This post is part of the Reading Writers of Color 2021 challenge hosted by Lonely Cryptid Media’s staff writer and editor, Dan Michael Fielding.
I got to enter a public library a few weeks ago. It was bizarre, almost surreal, to be in a public place again after over a year stuck at home. I browsed the shelves and looked at the community art on the walls. I updated my library card. And, I checked out Nana Nkweti’s new release Walking on Cowrie Shells.

As the first book I got to pick out myself from the library in a long time, Walking on Cowrie Shells did not disappoint. Nkweti provides a genre-bending (and blending) collection of short stories exploring relationships, immigration, racial prejudice, and more.

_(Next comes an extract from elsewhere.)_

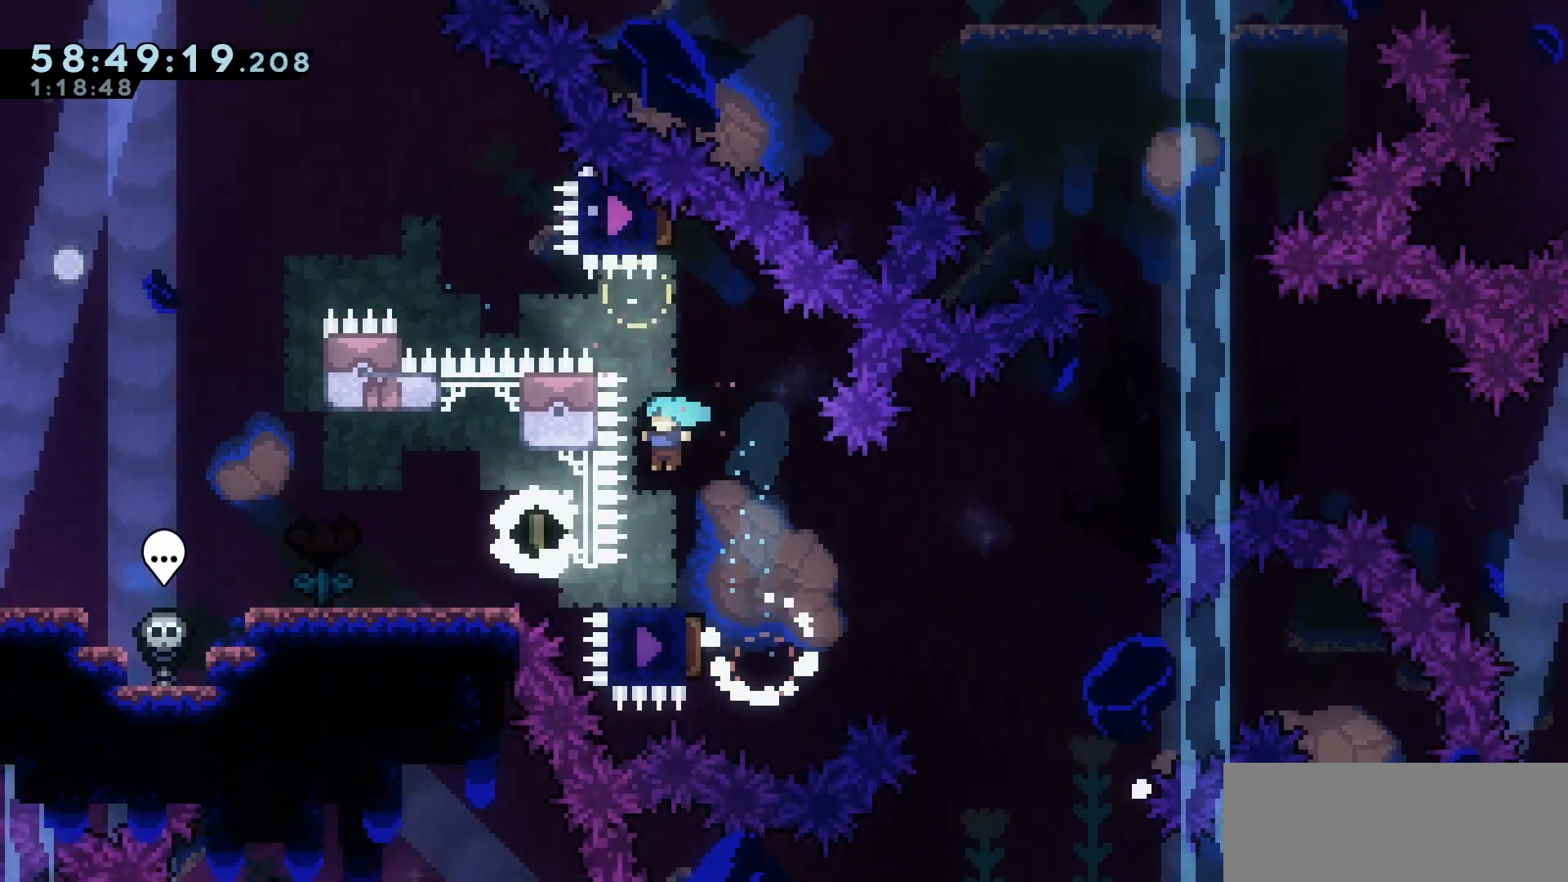
{"keys": [], "events": [[150, "demo", "down"], [150, "left", "down"], [250, "demo", "up"], [283, "left", "up"]]}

We start with It Takes a Village, Some Say, a semi-satirical take on the international adoption industry. A young Cameroonian girl is adopted by an American couple. We start out with the mother’s perspective as she bemoans where they went wrong and expresses confusion for the stories “our girl” has been telling the media. The tale slowly unravels as we learn more about the adoption process through the girl’s eyes. Her own interpretations of being adopted are widely different from those of her adoptive parents. This story was a finalist for The Caine Prize for African Writing, and it shows. Nkweti’s excellent and beautiful writing shines across the page.
Nkweti plays also with tropes of magic and myth. Her stories range from the realism of a young teenage girl cosplaying and dreaming of making it big as a comic creator to the fantastical–yet startlingly realistically-portrayed–story of a jaded PR manager trying to sell a zombie outbreak as no big deal. In one story she might explore the deep insecurities of a devoutly religious woman struggling to become pregnant with her Preacher husband, and in the next she weaves a tale of a mermaid come to shore after falling in love with a fisherman.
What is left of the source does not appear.